There are videos of people trying to alert camerapeople that people were injured or dead, pleading for the show to stop, but there are still conflicting reports of whether Scott could see these pleas for help. However, “as Scott sang from the platform, security guards were seen responding in the crowd, saying ‘He’s not having a pulse’ and ‘There’s like four people out here without a pulse.’ Police say the festival’s promoter, Live Nation, agreed to cut the show short around this time. Inexplicably, though, the concert continued.”

 

8. Democracy Now!: White Supremacy on Trial: From Rittenhouse in Kenosha to Killers of Ahmaud Arbery, Will They Go Free?

Kyle Rittenhouse is on trial for “homicide and weapons charges for fatally shooting two people and wounding a third during protests over the police shooting of Jacob Blake in 2020” in Kenosha, Wisconsin. On Wednesday, in his ongoing trial, Rittenhouse took to the stand to testify, breaking down in tears. Rittenhouse “admitted to using deadly force but claimed self-defense and denied intending to kill his victims during cross-examination from prosecutor Thomas Binger.”

All week, Judge Bruce Schroeder has made headlines as he has shown a clear bias in favor of Rittenhouse. “When the prosecution tried to show video evidence of Rittenhouse fatally shooting his first victim, the judge appeared to support the defense’s attempt to stop him using a pinch and zoom function, claiming it could insert additional pixels.” Further, the prosecution was not allowed to call Rittenhouse’s victims “victims,” and “the judge’s cellphone went off while the court was in session and played a ringtone for the song ‘God Bless the U.S.A.’ by Lee Greenwood, which is the opening song played at Donald Trump’s rallies,” amongst other transgressions. 
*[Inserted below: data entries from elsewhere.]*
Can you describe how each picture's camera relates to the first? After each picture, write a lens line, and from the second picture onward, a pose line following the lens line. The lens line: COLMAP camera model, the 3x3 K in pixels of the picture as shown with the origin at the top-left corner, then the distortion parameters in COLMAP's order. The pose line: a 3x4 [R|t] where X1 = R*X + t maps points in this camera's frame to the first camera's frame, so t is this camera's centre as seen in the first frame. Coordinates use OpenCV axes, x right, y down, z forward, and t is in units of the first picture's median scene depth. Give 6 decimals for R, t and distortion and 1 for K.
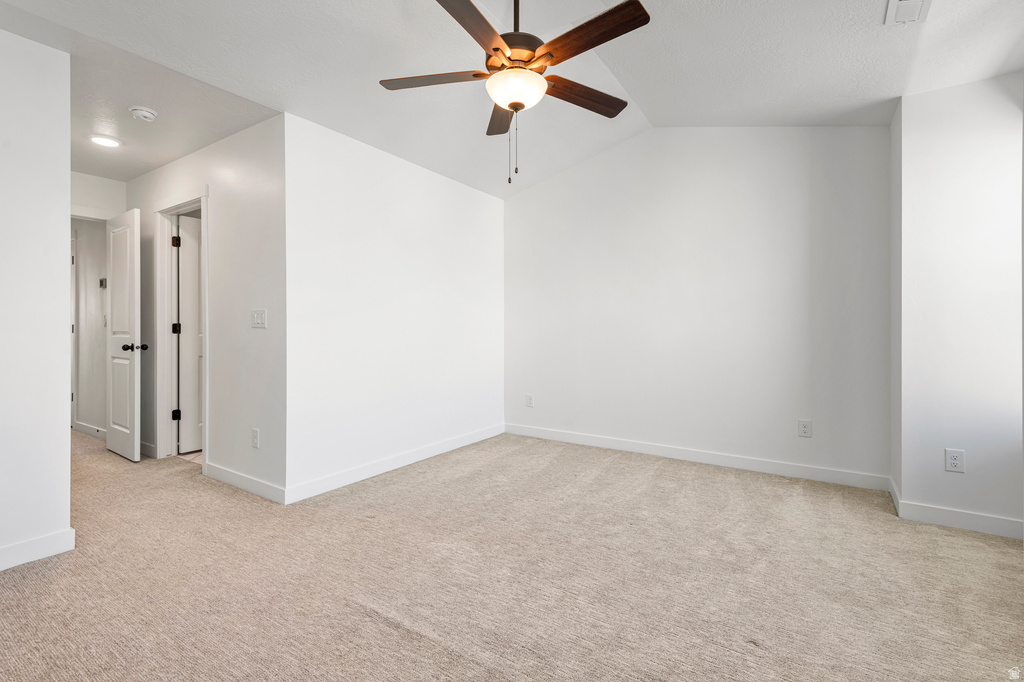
lens RADIAL K [[463.3, 0, 512.7], [0, 463.3, 337.2], [0, 0, 1]] dist [0.011909, -0.002196]
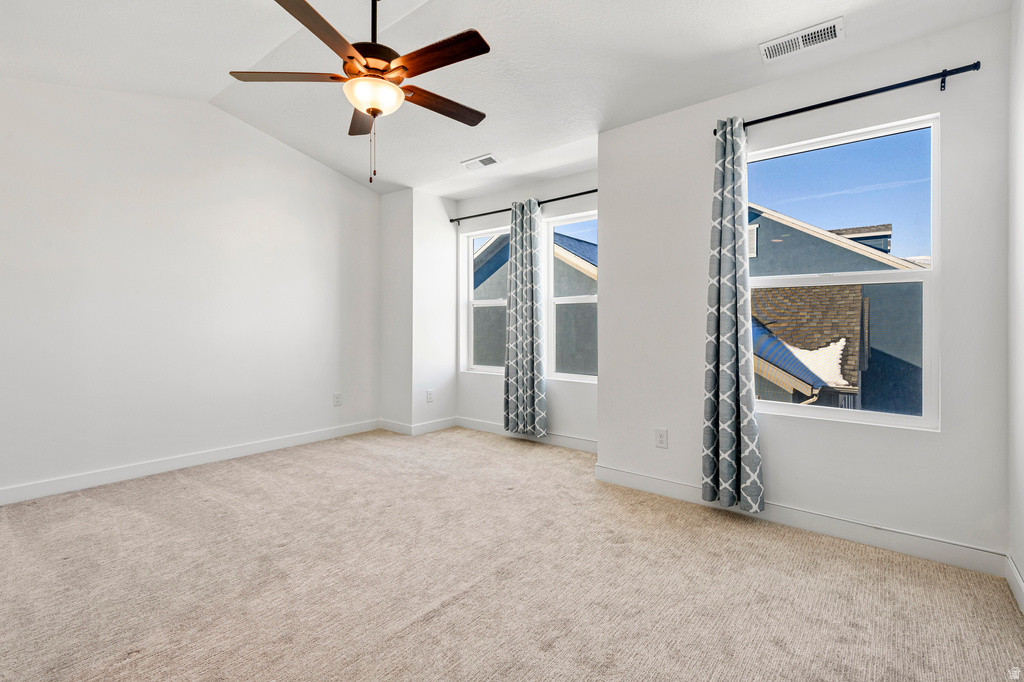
lens RADIAL K [[463.3, 0, 512.5], [0, 463.3, 330.3], [0, 0, 1]] dist [0.011909, -0.002196]
pose [[0.102484, -0.014213, 0.994633, -0.841726], [0.015776, 0.999795, 0.012661, -0.012706], [-0.994610, 0.014394, 0.102687, 0.480889]]
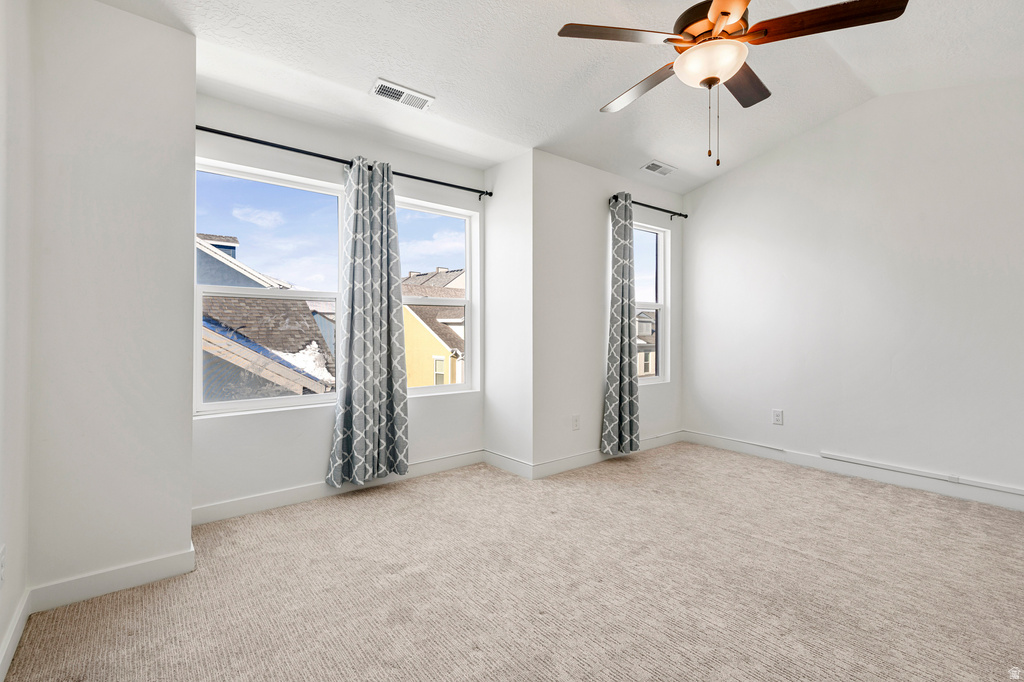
lens RADIAL K [[463.3, 0, 514.6], [0, 463.3, 334.0], [0, 0, 1]] dist [0.011909, -0.002196]
pose [[-0.950196, -0.007992, 0.311551, 0.075112], [0.000035, 0.999668, 0.025752, -0.031871], [-0.311654, 0.024480, -0.949880, 1.634734]]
As Elie Mystal explains of these transgressions, “each one perhaps may be individually defensible, but, in totality, lead to the impression of a biased, racist judge, with his Trump rally cellphone, that is trying to get Rittenhouse a walk.”

 

9. Salon: It’s not just United Airlines: Commercial air travel is cruel towards those with disabilities

Disability rights advocate Engracia Figueroa died on October 31 “after United Airlines workers accidentally damaged her specialized wheelchair.” Figueroa had a custom wheelchair due to “a spinal injury and leg amputation.” United Airlines initially refused to replace her custom chair, instead providing a standard wheelchair at the airport; they continued to refuse for months after they broke her chair.
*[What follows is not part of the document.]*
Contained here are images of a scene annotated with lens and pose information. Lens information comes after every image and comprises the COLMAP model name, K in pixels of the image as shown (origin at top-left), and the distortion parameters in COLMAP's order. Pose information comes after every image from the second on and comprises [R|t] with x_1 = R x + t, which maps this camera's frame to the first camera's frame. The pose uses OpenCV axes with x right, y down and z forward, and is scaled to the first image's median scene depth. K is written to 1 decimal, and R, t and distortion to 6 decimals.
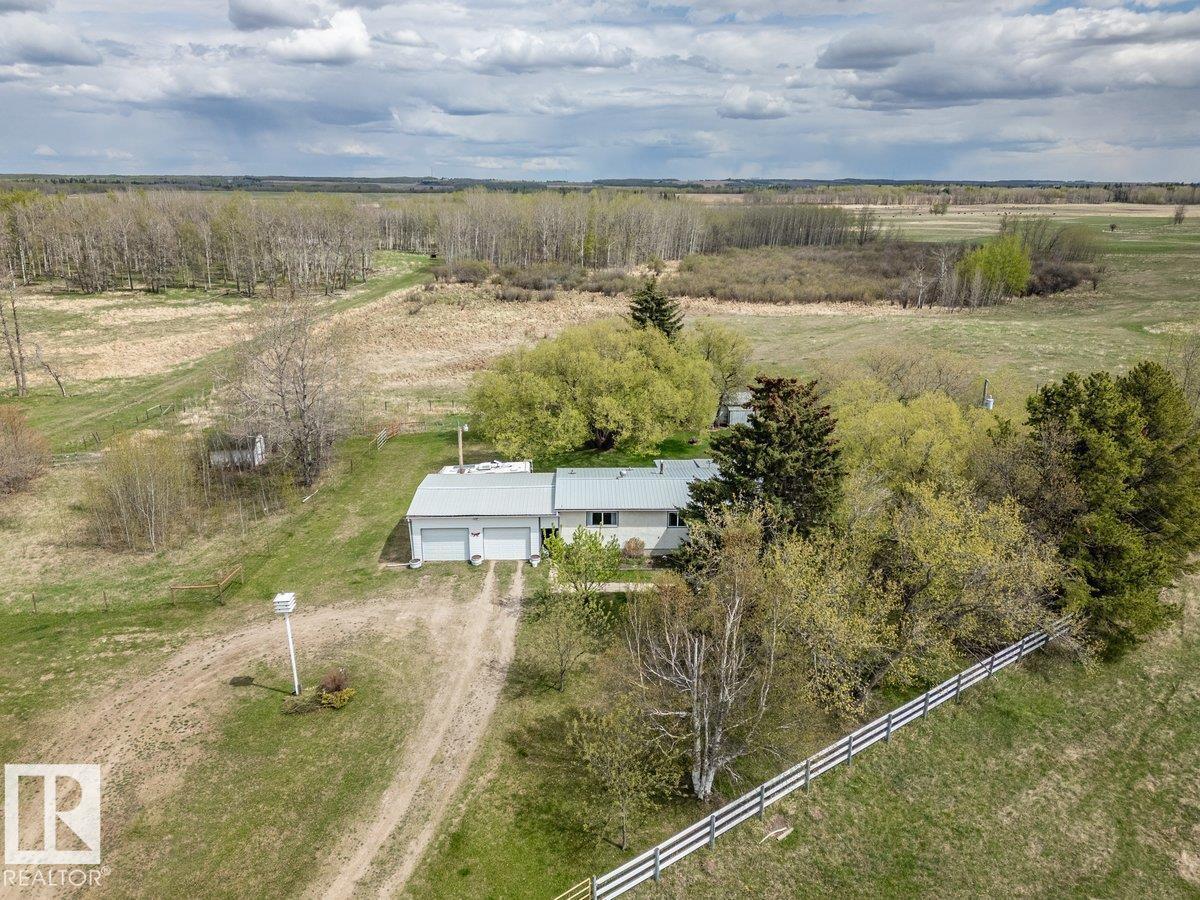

Her airport wait “led to an acutely painful pressure sore for which she had to be hospitalized,” and the months of using a standard chair while fighting for a specialized replacement “exacerbated her pressure sore and led to an infection that spread to her hip bone, eventually leading to her death.” Airlines losing or damaging life-sustaining equipment is all too common, and “a report in June found that airlines have lost or damaged more than 15,000 wheelchairs since late 2018.”

 

10. The Atlantic: The Problem With Emily Ratajkowski’s My Body

Model Emily Ratajkowski’s book, My Body, came out to rather critical reviews. The book “sits in this liminal space between reappraisal and self-defense. It’s a fascinating work: insightful, maddening, frank, strikingly solipsistic,” writes Sophie Gilbert. “Writing, for Ratajkowski, seems to let her assert the fullness of her personhood and interiority, a rejection of the world’s determination to make her an object. But the narrowness of her focus—her physical self, essentially, and everything it’s meant for her—is limiting. Even her title, My Body, suggests conflicting things: ownership and depersonalization. What do you do when the subject you know best, the topic upon which you are the ultimate authority, is the same trap you’re trying to write your way out of?” 
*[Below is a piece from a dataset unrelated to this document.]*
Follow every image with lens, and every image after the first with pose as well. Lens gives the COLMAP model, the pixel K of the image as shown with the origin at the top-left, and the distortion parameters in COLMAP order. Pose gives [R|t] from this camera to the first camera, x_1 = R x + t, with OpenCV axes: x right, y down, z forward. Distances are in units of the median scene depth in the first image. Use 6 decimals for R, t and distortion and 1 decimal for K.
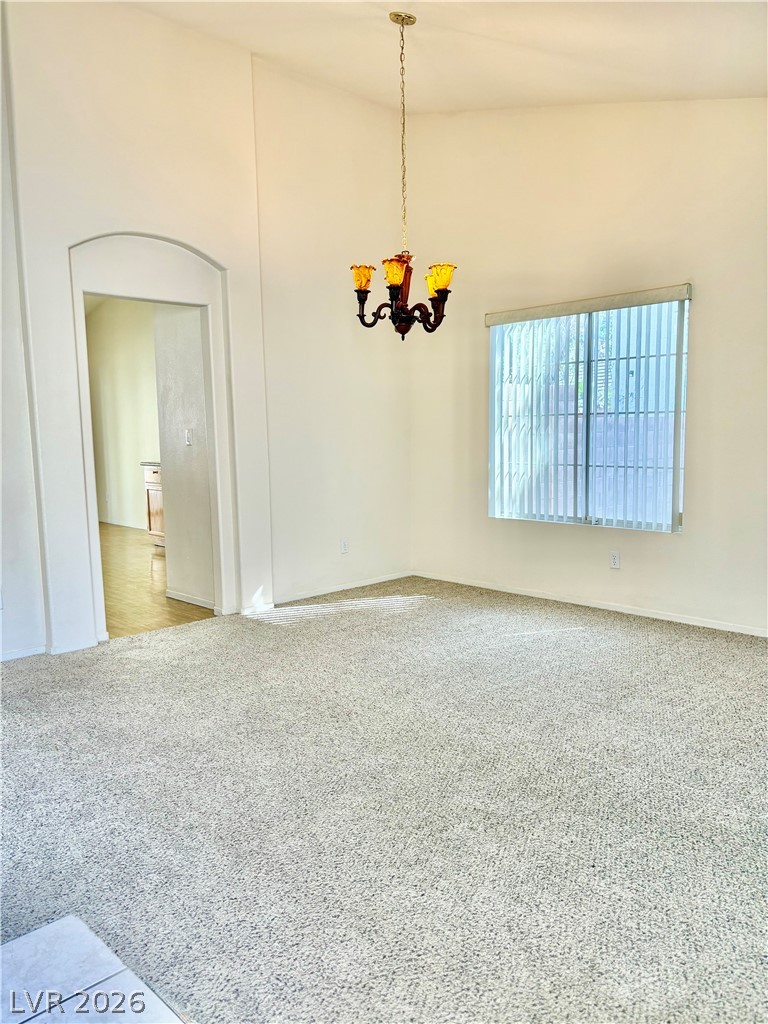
lens RADIAL K [[771.1, 0, 383.9], [0, 771.1, 512.2], [0, 0, 1]] dist [0.030868, -0.039514]
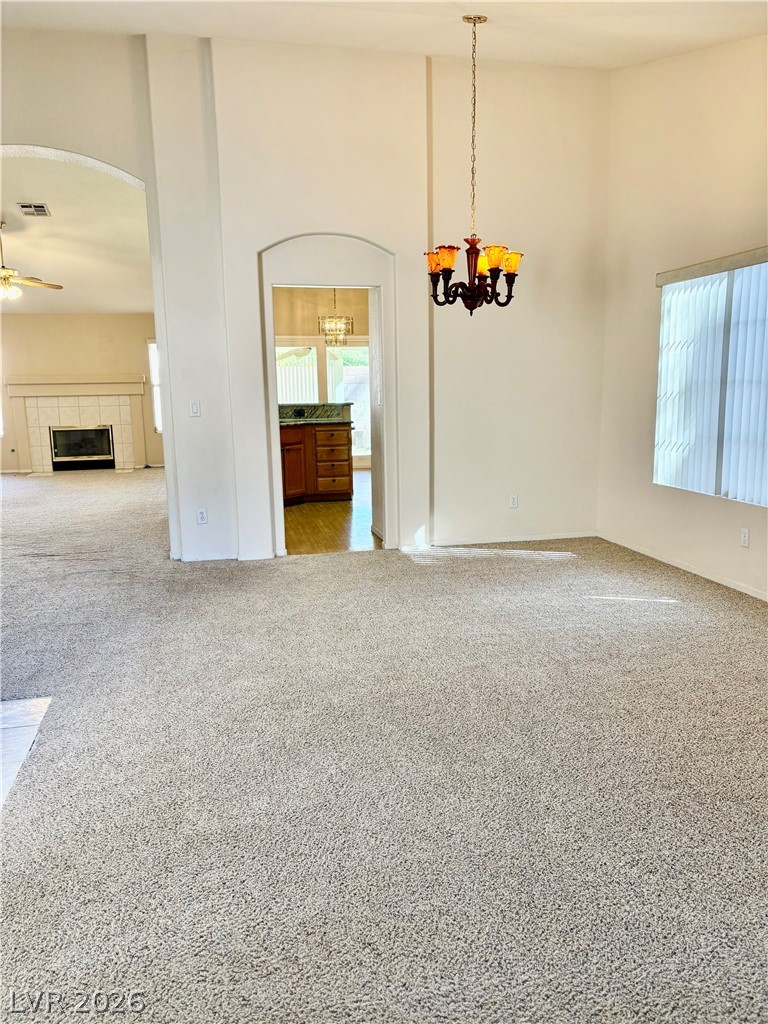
lens RADIAL K [[771.1, 0, 380.8], [0, 771.1, 510.8], [0, 0, 1]] dist [0.030868, -0.039514]
pose [[0.865873, 0.090885, -0.491940, 0.434860], [-0.059661, 0.995101, 0.078833, -0.021614], [0.496694, -0.038910, 0.867053, -0.032632]]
Gilbert is not alone in this as others (from different points of the political spectrum) have observed Ratajkowski’s complicity in the same system she is critiquing. Of this, Gilbert notes that “burning down a house that you are still very much inside is hard, which is maybe why so much of the rest of My Body feels impotent. It’s less a rallying cry for structural change than a dispassionate series of observations by someone who still sees themselves primarily as a commodity. Its tone is measured and numb.”